|A naked street in Britain|
|A complete "road" in Minnesota. Courtesy Strong Towns.|
|Spruce-Pine complete street design. Note that the total width must be 50 ft., and everything else flows from that.|
Naked streets are primarily European, and emphasize narrow streets lined with pedestrian uses and amenities, no signage whatsoever, no barrier between pedestrian and motorist whatsoever, and very subtle (texture changes are popular) differentiation between vehicular and non-vehicular "zones" on the street. Since scale and detailing prioritizes the pedestrian, a naked street is in essence a pedestrian zone the motorist "borrows" for the duration of his trip. Since this is not the motorist's element, the perception of a lack of safety, on his part, is greater, and thus (ironically enough) the street is safer*. They are clearly rooted in traditional urban paradigms, and are thus of great interest to Old Urbanism, as a nascent movement of sorts. Unlike complete streets, narrow streets can fit in far narrower rights-of-way--even as narrow as the 12 ft. Nathan Lewis likes, or, in the American landscape, probably more commonly the standard width of the city's streets, as determined by prewar building tradition (50 feet in Philadelphia, for example).
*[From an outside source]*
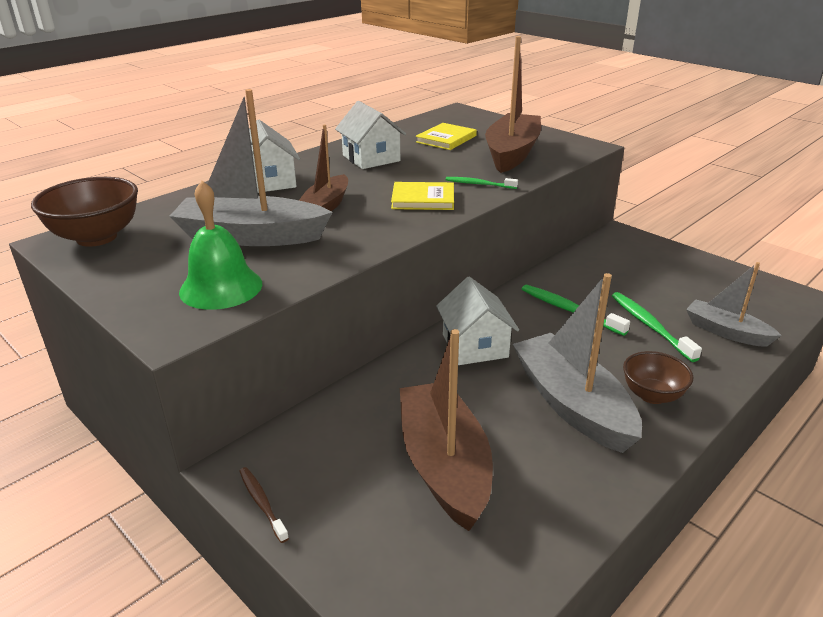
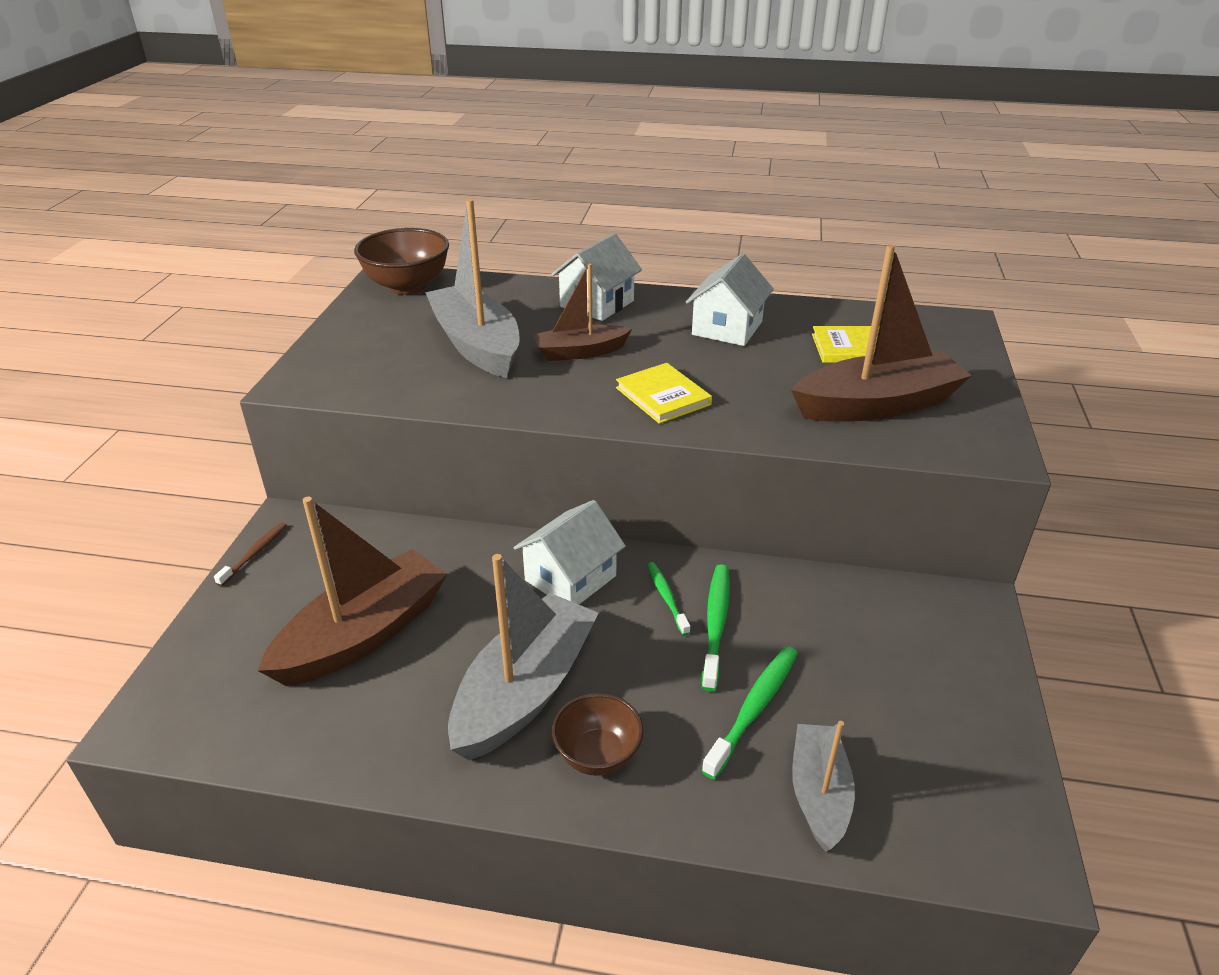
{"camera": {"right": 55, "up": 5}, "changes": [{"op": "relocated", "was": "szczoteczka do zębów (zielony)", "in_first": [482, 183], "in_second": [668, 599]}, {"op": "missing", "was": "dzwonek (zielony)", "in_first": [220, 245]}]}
Since complete streets' and naked streets' optimal widths are so different, with only the teensiest overlap at 50 ft., a scalar system immediately suggests itself...a scalar system which looks, remarkably enough, quite like Philadelphia's grid, with 75 ft. complete-street arterials, 20 ft. naked-streets, and finally sub-20 ft. mews running through the blocks defined by the naked streets (Philadelphia's grid is historically 50 ft., with the exceptions of Market and Broad, at 100 ft., all of which was considered generously wide in 1700). The end result is a street paradigm which promotes a built form extremely close to the older parts of Philadelphia and Boston, such as can be seen below.
* Which says a lot about human nature, really.